> _Task set_:
(a) Update the homotopy groups post, beginning at the words "So fix a category" and stopping after "of pointed sets.", with "zero morphism" swapped for "null morphism".
(b) Sum up the homotopy groups post in two sentences.

Note that I changed the theme again.

I’ve been spending a lot of time on the basic definition of the homotopy groups. Basically, in summary, we have defined for a pointed space ${(X, x_0)}$, the group

$\displaystyle \pi_n(X, x_0)$

of pointed homotopy classes ${(S^n, s_0) \rightarrow (X, x_0)}$. Alternatively, this is the group of pointed homotopy classes of maps ${f: (I^n, \partial I^n) \rightarrow (X, x_0)}$; this is because ${I^n/\partial I^n}$ is homeomorphic to the sphere. This is a functor on the category of pointed topological spaces. If ${f: (X, x_0) \rightarrow (Y, y_0)}$, then there is an induced homomorphism ${f_*: \pi_n(X, x_0) \rightarrow \pi_n(Y, y_0)}$.

That’s a short summary of what I’ve discussed in these past few weeks; I won’t keep repeating it.

But now we want to fit these groups into exact sequences. This can be done directly in an ad hoc manner. Another way is to use the Puppe sequence.

1. General nonsense

Recall that a sequence of pointed sets

$\displaystyle (A, a_0) \stackrel{f}{\rightarrow} (B, b_0) \stackrel{g}{\rightarrow} (C, c_0)$

(with maps preserving the basepoints) is called exact if

$\displaystyle f(A) = g^{-1}(c_0).$

In other words, the “kernel” at one end (i.e. the set mapping into the basepoint of ${C}$) is the image of ${A}$.

In defining exact sequences in a category, we use this notion.

So fix a category ${\mathfrak{C}}$ with a zero object ${\ast}$. This means that ${\ast}$ is simultaneously an initial and a terminal object. It follows easily from this that for any two ${X, Y \in \mathfrak{C}}$, there is a unique ${X \rightarrow Y}$ which factors through ${\ast}$. Namely, it is

$\displaystyle X \rightarrow \ast \rightarrow Y.$

This is called the zero morphism. In particular, the hom functors take values in the category of pointed sets.

> _Records shown_:
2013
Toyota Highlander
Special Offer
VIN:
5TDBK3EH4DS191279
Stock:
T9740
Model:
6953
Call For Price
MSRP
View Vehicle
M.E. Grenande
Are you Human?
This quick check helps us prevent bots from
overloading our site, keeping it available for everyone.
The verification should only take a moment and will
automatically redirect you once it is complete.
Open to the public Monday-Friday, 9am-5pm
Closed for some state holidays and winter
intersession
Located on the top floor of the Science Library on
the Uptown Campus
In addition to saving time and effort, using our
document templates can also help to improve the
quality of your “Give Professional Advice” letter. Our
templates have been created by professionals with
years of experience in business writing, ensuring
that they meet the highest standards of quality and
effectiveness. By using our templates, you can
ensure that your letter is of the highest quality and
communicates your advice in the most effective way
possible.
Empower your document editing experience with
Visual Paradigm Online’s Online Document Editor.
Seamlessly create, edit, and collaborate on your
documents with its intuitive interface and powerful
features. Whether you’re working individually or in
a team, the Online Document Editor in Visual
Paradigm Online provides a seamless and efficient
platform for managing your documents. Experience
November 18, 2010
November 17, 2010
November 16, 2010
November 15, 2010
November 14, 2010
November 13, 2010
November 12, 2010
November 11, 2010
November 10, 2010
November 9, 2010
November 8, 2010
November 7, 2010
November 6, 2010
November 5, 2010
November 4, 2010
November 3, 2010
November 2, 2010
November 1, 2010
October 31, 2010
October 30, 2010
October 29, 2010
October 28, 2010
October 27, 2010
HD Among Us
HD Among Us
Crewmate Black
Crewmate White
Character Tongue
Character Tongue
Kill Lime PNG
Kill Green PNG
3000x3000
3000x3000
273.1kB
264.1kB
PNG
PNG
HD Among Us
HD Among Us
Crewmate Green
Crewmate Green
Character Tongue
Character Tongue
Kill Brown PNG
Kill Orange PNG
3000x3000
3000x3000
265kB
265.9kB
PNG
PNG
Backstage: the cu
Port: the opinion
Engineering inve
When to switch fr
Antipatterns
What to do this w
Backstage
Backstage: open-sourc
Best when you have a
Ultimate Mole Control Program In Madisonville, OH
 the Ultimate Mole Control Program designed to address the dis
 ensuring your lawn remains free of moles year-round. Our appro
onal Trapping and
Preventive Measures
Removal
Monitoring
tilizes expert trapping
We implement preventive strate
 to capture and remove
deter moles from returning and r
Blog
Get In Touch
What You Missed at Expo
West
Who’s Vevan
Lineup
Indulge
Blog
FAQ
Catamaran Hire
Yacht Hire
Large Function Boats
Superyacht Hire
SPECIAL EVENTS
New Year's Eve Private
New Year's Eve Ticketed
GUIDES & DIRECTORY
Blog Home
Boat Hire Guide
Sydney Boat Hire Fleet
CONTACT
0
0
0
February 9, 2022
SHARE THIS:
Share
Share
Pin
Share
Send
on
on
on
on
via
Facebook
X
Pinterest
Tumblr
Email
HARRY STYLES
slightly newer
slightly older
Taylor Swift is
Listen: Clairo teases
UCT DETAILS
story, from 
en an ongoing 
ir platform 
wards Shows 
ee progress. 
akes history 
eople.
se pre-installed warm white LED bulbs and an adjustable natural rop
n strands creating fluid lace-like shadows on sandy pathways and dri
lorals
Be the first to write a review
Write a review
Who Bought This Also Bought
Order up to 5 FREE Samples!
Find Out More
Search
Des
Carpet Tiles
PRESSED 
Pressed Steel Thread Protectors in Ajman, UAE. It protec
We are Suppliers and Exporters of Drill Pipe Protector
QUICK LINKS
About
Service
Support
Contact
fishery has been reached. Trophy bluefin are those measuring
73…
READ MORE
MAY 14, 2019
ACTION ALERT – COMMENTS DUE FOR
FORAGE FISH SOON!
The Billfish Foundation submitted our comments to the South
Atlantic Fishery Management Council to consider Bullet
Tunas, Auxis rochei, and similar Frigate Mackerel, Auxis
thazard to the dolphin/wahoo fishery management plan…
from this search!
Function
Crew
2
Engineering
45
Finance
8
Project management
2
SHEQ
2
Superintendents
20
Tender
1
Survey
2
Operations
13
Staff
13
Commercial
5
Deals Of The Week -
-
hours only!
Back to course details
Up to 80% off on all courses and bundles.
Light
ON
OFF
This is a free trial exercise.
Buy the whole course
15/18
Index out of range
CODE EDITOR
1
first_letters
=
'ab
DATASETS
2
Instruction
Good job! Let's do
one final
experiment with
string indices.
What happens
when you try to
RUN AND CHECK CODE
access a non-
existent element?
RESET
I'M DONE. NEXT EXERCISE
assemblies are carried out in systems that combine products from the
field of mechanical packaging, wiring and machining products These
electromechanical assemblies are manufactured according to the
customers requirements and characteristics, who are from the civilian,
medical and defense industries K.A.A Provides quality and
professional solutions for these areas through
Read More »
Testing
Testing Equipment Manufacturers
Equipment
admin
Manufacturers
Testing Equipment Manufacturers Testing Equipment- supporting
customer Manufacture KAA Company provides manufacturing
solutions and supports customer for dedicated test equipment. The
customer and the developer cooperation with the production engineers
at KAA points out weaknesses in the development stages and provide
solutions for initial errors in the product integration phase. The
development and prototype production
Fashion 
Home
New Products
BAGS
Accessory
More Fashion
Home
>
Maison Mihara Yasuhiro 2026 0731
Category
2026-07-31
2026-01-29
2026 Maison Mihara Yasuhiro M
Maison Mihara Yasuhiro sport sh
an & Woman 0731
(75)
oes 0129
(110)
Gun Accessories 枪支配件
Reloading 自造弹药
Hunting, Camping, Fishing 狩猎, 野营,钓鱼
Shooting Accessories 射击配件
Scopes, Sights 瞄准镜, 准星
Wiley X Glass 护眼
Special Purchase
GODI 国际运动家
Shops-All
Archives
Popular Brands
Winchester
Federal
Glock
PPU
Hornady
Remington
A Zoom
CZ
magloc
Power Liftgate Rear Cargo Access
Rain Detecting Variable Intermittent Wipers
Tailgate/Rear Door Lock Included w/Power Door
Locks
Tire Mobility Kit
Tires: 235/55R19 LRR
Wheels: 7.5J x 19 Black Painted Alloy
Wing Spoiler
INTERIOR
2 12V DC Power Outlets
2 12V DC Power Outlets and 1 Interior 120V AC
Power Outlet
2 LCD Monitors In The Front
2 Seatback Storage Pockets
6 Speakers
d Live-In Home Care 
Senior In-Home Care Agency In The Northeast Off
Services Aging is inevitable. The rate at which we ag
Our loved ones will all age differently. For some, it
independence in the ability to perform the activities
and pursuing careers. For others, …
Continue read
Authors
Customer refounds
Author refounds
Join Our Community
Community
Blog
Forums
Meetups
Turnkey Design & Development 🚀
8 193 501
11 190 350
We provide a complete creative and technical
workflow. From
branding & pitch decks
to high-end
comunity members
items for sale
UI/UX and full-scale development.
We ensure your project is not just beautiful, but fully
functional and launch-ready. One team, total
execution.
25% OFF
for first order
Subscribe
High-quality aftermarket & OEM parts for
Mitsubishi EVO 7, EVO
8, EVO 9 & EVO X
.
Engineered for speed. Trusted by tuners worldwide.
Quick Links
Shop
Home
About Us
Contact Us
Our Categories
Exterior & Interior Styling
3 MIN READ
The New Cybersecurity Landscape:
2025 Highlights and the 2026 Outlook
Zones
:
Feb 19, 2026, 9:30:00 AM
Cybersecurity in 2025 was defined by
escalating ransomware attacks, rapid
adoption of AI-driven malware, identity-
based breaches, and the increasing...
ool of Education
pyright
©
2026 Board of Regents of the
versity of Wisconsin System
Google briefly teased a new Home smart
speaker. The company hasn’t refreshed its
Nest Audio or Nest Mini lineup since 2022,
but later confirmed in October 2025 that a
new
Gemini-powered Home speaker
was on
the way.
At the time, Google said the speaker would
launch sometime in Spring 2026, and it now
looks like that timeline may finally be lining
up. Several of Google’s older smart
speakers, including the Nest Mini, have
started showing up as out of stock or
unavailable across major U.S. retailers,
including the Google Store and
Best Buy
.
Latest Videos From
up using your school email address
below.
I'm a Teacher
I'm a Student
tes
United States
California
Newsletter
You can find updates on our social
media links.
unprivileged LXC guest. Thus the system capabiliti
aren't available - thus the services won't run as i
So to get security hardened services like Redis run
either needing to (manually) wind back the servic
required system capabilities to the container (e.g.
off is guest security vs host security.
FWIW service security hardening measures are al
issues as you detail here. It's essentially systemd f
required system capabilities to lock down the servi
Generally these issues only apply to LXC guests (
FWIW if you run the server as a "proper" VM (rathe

> _Answers for this exercise_:
(a)
So fix a category ${\mathfrak{C}}$ with a zero object ${\ast}$. This means that ${\ast}$ is simultaneously an initial and a terminal object. It follows easily from this that for any two ${X, Y \in \mathfrak{C}}$, there is a unique ${X \rightarrow Y}$ which factors through ${\ast}$. Namely, it is

$\displaystyle X \rightarrow \ast \rightarrow Y.$

This is called the null morphism. In particular, the hom functors take values in the category of pointed sets.

(b) The post recalls that the nth homotopy group of a pointed space is the group of pointed homotopy classes of maps from the n-sphere (or from the cube with its boundary sent to the basepoint) into the space, and that this gives a functor on pointed spaces. It then sets out to fit these groups into exact sequences, recalling when a sequence of pointed sets is exact and describing a category with a zero object, in which any two objects have a unique zero morphism between them.